Mar 16, 1998
A new technique for vasectomy reversal increases the chances for fertility for men who undergo the procedure.
Developed by Dr. Marc Goldstein, Professor of Urology and Director of Male Reproductive Medicine and Microsurgery at The New York Hospital-Cornell Medical Center, the Microdot technique facilitates more accurate placement of sutures, which, in turn, helps to secure a "leak proof" reconnection of the vas deferens, the sperm conducting tube with an internal diameter of only 1/100 of an inch.
"We make believe that each end of the cut vas deferens is a clockface, and using an operating microscope that magnifies this tiny duct 30 times and a microscopic marking pen, we place 'dots' at 12, 3, 6 and 9 o'clock positions, and an additional four dots in between them," said Dr. Goldstein. "We then reattach the vas deferens by lining up the dots with eight sutures for each layer—inner, middle and outer."
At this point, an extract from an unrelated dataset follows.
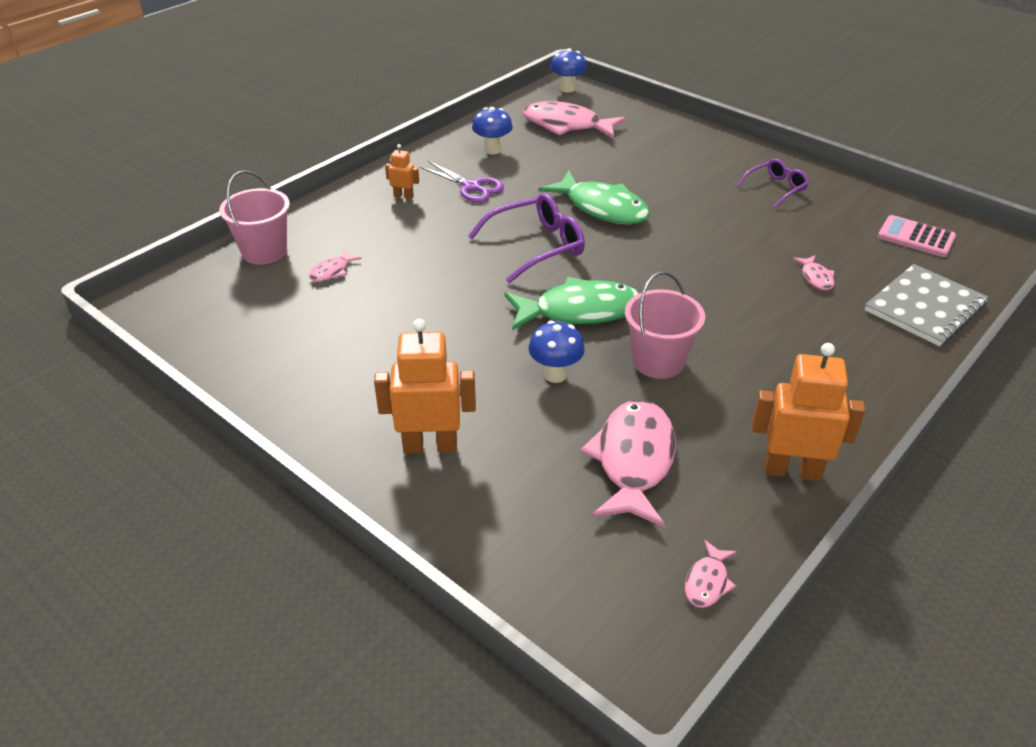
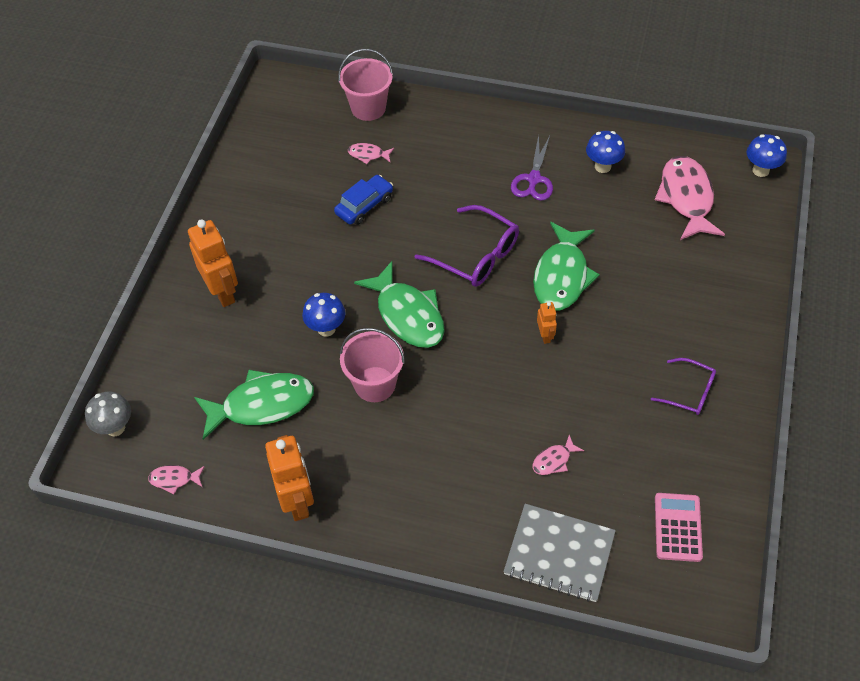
camera: 65 degrees right, 15 degrees up
orange robot [385,144,419,200] -> orange robot moved to [537,302,557,344]
pink fish [581,400,676,527] -> green fish [194,370,314,440]
none -> grey mushroom [85,392,131,436]
none -> blue car [334,175,393,225]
During a vasectomy, the vas deferens, the tube-like structure through which sperm is transported to the penis, is cut bilaterally to create an obstruction. Over time, the testicular side of the vas deferens increases in diameter due to the build up of pressure caused by the storage of sperm, while the abdominal side—only three times the diameter of a human hair—remains unchanged.
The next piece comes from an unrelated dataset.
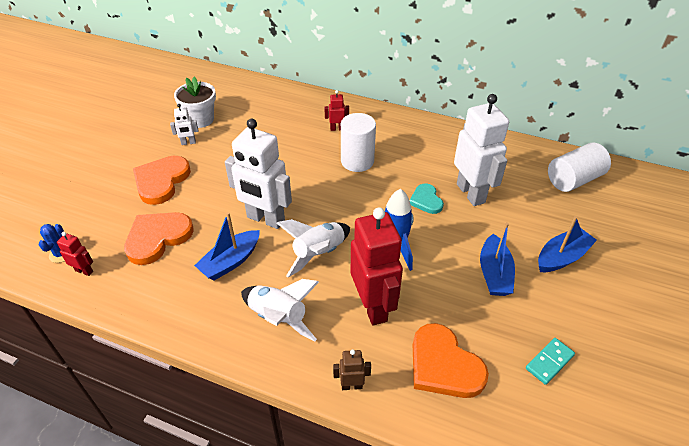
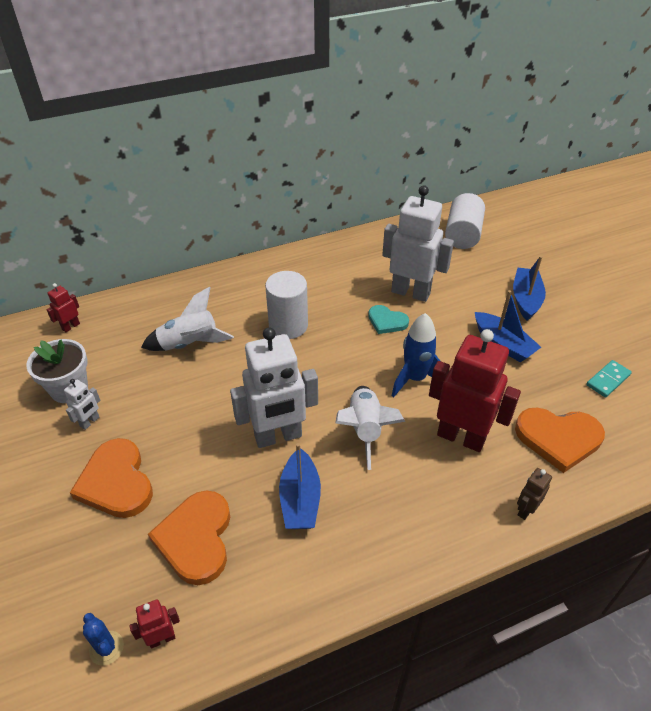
camera: 45 degrees left, 0 degrees up
white rocket [241,279,319,341] -> white rocket moved to [141,287,234,351]
red robot [324,90,349,131] -> red robot moved to [46,283,80,333]
turquoise domino [526,338,575,385] -> turquoise domino turned 45 degrees clockwise [586,360,632,398]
"The challenge faced by microsurgeons for a vasectomy reversal is to reattach the two widely discrepant sides of the vas deferens without gaps in order to prevent leakage of sperm and, ultimately, increase chances of fertility," said Dr. Goldstein.
"The Microdot technique facilitates this process. As a result, the overall success rate for return of sperm to the semen after vasectomy reversal has increased from 85 percent (in my first 600 reversals ) to 99.5 percent (in my last 200 reversals) employing the Microdot," he added.
After 17 months of follow-up, 54 percent of the first 100 men have already achieved pregnancies with their female partners. Excluding couples with associated female factor infertility, a 64 percent pregnancy rate was achieved. These results were published in the January issue of The Journal of Urology.